Prompt
Every entry below needs to be printed again exactly, with its pictures left out.

Dataset extract
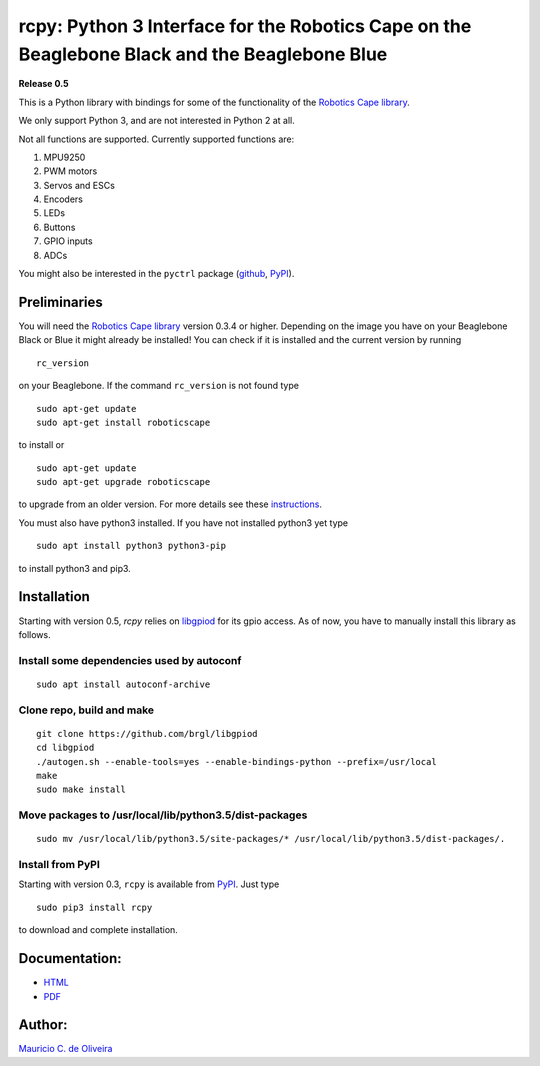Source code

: rcpy: Python 3 Interface for the Robotics Cape on the Beaglebone Black and the Beaglebone Blue
==============================================================================================

**Release 0.5**

This is a Python library with bindings for some of the functionality of
the `Robotics Cape
library <https://github.com/StrawsonDesign/Robotics_Cape_Installer>`__.

We only support Python 3, and are not interested in Python 2 at all.

Not all functions are supported. Currently supported functions are:

1. MPU9250
2. PWM motors
3. Servos and ESCs
4. Encoders
5. LEDs
6. Buttons
7. GPIO inputs
8. ADCs

You might also be interested in the ``pyctrl`` package
(`github <https://github.com/mcdeoliveira/pyctrl>`__,
`PyPI <https://pypi.python.org/pypi?:action=display&name=pyctrl>`__).

Preliminaries
-------------

You will need the `Robotics Cape
library <https://github.com/StrawsonDesign/Robotics_Cape_Installer>`__
version 0.3.4 or higher. Depending on the image you have on your
Beaglebone Black or Blue it might already be installed! You can check if
it is installed and the current version by running

::

    rc_version

on your Beaglebone. If the command ``rc_version`` is not found type

::

    sudo apt-get update
    sudo apt-get install roboticscape

to install or

::

    sudo apt-get update
    sudo apt-get upgrade roboticscape

to upgrade from an older version. For more details see these
`instructions <http://strawsondesign.com/#!manual-install>`__.

You must also have python3 installed. If you have not installed python3
yet type

::

    sudo apt install python3 python3-pip

to install python3 and pip3.

Installation
------------

Starting with version 0.5, `rcpy` relies on `libgpiod
<https://github.com/brgl/libgpiod>`__ for its gpio access. As of now,
you have to manually install this library as follows.

Install some dependencies used by autoconf
^^^^^^^^^^^^^^^^^^^^^^^^^^^^^^^^^^^^^^^^^^

::

    sudo apt install autoconf-archive

Clone repo, build and make
^^^^^^^^^^^^^^^^^^^^^^^^^^

::
   
    git clone https://github.com/brgl/libgpiod
    cd libgpiod
    ./autogen.sh --enable-tools=yes --enable-bindings-python --prefix=/usr/local
    make
    sudo make install

Move packages to /usr/local/lib/python3.5/dist-packages
^^^^^^^^^^^^^^^^^^^^^^^^^^^^^^^^^^^^^^^^^^^^^^^^^^^^^^^

::
   
    sudo mv /usr/local/lib/python3.5/site-packages/* /usr/local/lib/python3.5/dist-packages/.

Install from PyPI
^^^^^^^^^^^^^^^^^

Starting with version 0.3, ``rcpy`` is available from
`PyPI <https://pypi.python.org/pypi?:action=display&name=rcpy>`__. Just
type

::

    sudo pip3 install rcpy

to download and complete installation.

Documentation:
--------------

-  `HTML <http://guitar.ucsd.edu/rcpy/html/index.html>`__

-  `PDF <http://guitar.ucsd.edu/rcpy/rcpy.pdf>`__

Author:
-------

`Mauricio C. de Oliveira <http://control.ucsd.edu/mauricio>`__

Your solution
Source code

: rcpy: Python 3 Interface for the Robotics Cape on the Beaglebone Black and the Beaglebone Blue
==============================================================================================

**Release 0.5**

This is a Python library with bindings for some of the functionality of
the `Robotics Cape
library <https://github.com/StrawsonDesign/Robotics_Cape_Installer>`__.

We only support Python 3, and are not interested in Python 2 at all.

Not all functions are supported. Currently supported functions are:

1. MPU9250
2. PWM motors
3. Servos and ESCs
4. Encoders
5. LEDs
6. Buttons
7. GPIO inputs
8. ADCs

You might also be interested in the ``pyctrl`` package
(`github <https://github.com/mcdeoliveira/pyctrl>`__,
`PyPI <https://pypi.python.org/pypi?:action=display&name=pyctrl>`__).

Preliminaries
-------------

You will need the `Robotics Cape
library <https://github.com/StrawsonDesign/Robotics_Cape_Installer>`__
version 0.3.4 or higher. Depending on the image you have on your
Beaglebone Black or Blue it might already be installed! You can check if
it is installed and the current version by running

::

    rc_version

on your Beaglebone. If the command ``rc_version`` is not found type

::

    sudo apt-get update
    sudo apt-get install roboticscape

to install or

::

    sudo apt-get update
    sudo apt-get upgrade roboticscape

to upgrade from an older version. For more details see these
`instructions <http://strawsondesign.com/#!manual-install>`__.

You must also have python3 installed. If you have not installed python3
yet type

::

    sudo apt install python3 python3-pip

to install python3 and pip3.

Installation
------------

Starting with version 0.5, `rcpy` relies on `libgpiod
<https://github.com/brgl/libgpiod>`__ for its gpio access. As of now,
you have to manually install this library as follows.

Install some dependencies used by autoconf
^^^^^^^^^^^^^^^^^^^^^^^^^^^^^^^^^^^^^^^^^^

::

    sudo apt install autoconf-archive

Clone repo, build and make
^^^^^^^^^^^^^^^^^^^^^^^^^^

::
   
    git clone https://github.com/brgl/libgpiod
    cd libgpiod
    ./autogen.sh --enable-tools=yes --enable-bindings-python --prefix=/usr/local
    make
    sudo make install

Move packages to /usr/local/lib/python3.5/dist-packages
^^^^^^^^^^^^^^^^^^^^^^^^^^^^^^^^^^^^^^^^^^^^^^^^^^^^^^^

::
   
    sudo mv /usr/local/lib/python3.5/site-packages/* /usr/local/lib/python3.5/dist-packages/.

Install from PyPI
^^^^^^^^^^^^^^^^^

Starting with version 0.3, ``rcpy`` is available from
`PyPI <https://pypi.python.org/pypi?:action=display&name=rcpy>`__. Just
type

::

    sudo pip3 install rcpy

to download and complete installation.

Documentation:
--------------

-  `HTML <http://guitar.ucsd.edu/rcpy/html/index.html>`__

-  `PDF <http://guitar.ucsd.edu/rcpy/rcpy.pdf>`__

Author:
-------

`Mauricio C. de Oliveira <http://control.ucsd.edu/mauricio>`__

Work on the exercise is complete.